:: Page extract ::
The purpose of this paper is to investigate factors affecting the adoption of agricultural technologies in Sub-Saharan Africa, specifically the role of credit market inefficiency…
Abstract
Purpose
The purpose of this paper is to investigate factors affecting the adoption of agricultural technologies in Sub-Saharan Africa, specifically the role of credit market inefficiency in adoption of agricultural technologies in the region.
Design/methodology/approach
Most importantly, the paper applies a 2SLS model on a unique data set on nine agrarian countries from Sub-Saharan Africa’s intensification of food crops agriculture (Afrint) to provide evidence on how credit market inefficiency affects adoption of technologies in the sub region.
Findings
The study finds that the relationship between credit and technology adoption is one-way causal relation (i.e. credit access leads to technology adoption) as opposed to a two-way relation (i.e. mutual dependent relation). Further, the results indicate that credit market inefficiency can be a major barrier to the adoption of yield enhancing technologies in Sub-Saharan Africa. Further, the study showed mixed results for household variables. The results give credence to studies that highlight the importance of infrastructure and risk control in the adoption of new technologies.

[Page images and extracted text]
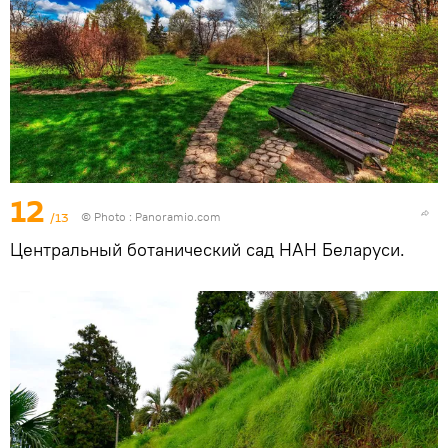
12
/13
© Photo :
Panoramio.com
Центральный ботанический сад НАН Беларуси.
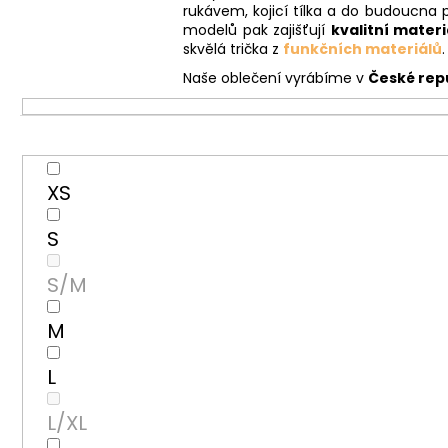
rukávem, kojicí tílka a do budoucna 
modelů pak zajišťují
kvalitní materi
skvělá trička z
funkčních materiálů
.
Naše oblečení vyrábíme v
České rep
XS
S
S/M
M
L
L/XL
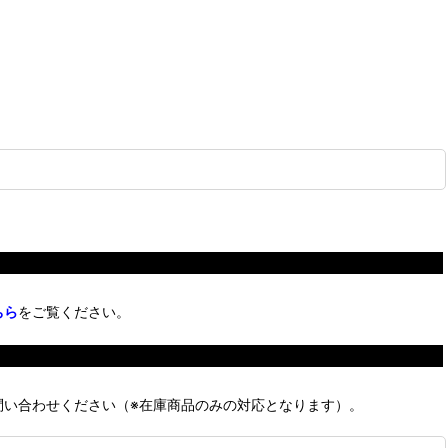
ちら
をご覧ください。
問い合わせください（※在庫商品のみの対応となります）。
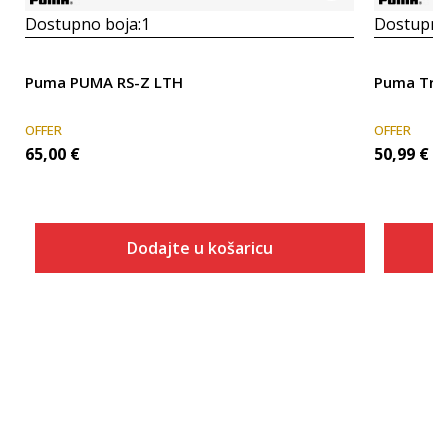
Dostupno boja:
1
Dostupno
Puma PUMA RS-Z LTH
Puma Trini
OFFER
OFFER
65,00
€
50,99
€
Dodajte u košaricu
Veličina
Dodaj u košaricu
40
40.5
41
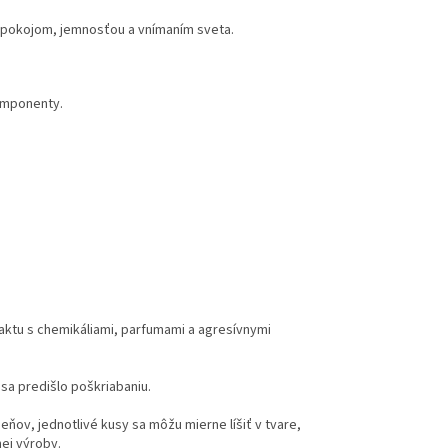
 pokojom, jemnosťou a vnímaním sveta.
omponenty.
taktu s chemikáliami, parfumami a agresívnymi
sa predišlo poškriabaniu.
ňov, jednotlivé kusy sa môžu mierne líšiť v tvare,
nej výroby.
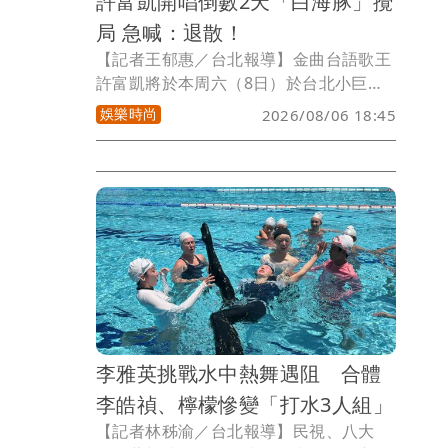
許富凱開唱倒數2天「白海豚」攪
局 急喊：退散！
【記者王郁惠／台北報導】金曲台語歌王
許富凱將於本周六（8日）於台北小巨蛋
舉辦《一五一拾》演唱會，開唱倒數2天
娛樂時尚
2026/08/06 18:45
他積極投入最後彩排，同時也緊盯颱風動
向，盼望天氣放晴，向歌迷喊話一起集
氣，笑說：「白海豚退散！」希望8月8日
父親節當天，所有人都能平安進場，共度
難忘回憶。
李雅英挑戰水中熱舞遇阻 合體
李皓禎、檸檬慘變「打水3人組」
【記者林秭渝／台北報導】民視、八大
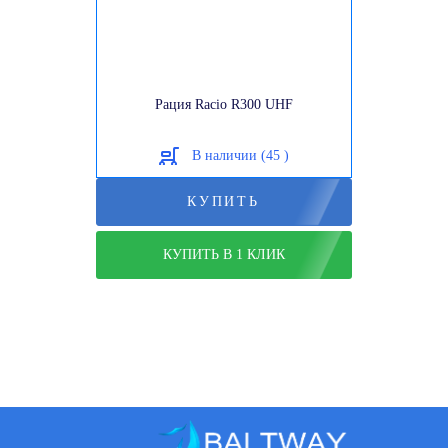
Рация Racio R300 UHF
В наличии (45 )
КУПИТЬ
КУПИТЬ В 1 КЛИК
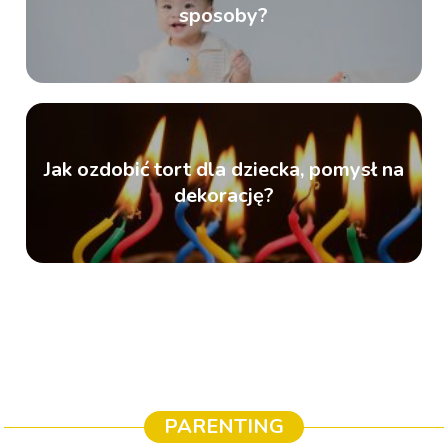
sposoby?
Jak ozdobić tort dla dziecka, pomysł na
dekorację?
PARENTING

:: Actions to take ::
1. Name the section headings listed under "Abstract" in the credit and farm technology abstract.
2. Pick up the abstract on credit access and agricultural technology adoption in Sub-Saharan Africa after its last sentence and carry it forward.

:: Responses per task ::
1.
Purpose
Design/methodology/approach
Findings

2.
Research limitations/implications
The study is limited to only nine countries in Sub-Saharan Africa. Thus, the findings and interpretations should be considered as such. Further, there is the need for further research that considers all the region so as to establish whether or not there is a relationship between credit market inefficiencies and technology adoption in the region.
Practical implications
The policy implication is that microfinance institutions should consider scaling up their credit services to ensure that more households benefit from it, and in so doing technology adoption will be enhanced.
Originality/value
The main contribution of the study lies in its use of a unique data set from Sub-Saharan Africa’s intensification of food crops agriculture (Afrint) to investigation relationship between credit market inefficiency and technology adoption.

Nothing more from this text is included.